Input
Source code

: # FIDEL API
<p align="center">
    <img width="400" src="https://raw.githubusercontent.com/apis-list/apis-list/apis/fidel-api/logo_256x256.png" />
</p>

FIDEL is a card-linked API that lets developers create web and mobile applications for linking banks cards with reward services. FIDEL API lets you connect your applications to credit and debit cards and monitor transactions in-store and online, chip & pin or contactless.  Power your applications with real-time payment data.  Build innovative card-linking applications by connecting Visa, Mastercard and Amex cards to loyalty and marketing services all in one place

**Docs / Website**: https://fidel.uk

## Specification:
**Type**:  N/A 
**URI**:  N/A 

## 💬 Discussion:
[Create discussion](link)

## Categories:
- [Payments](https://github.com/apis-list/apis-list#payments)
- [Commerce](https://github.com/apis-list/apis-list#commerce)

What the task asks
Every line that holds the word "apis" should be copied from the listing.

Finished exercise
    <img width="400" src="https://raw.githubusercontent.com/apis-list/apis-list/apis/fidel-api/logo_256x256.png" />
- [Payments](https://github.com/apis-list/apis-list#payments)
- [Commerce](https://github.com/apis-list/apis-list#commerce)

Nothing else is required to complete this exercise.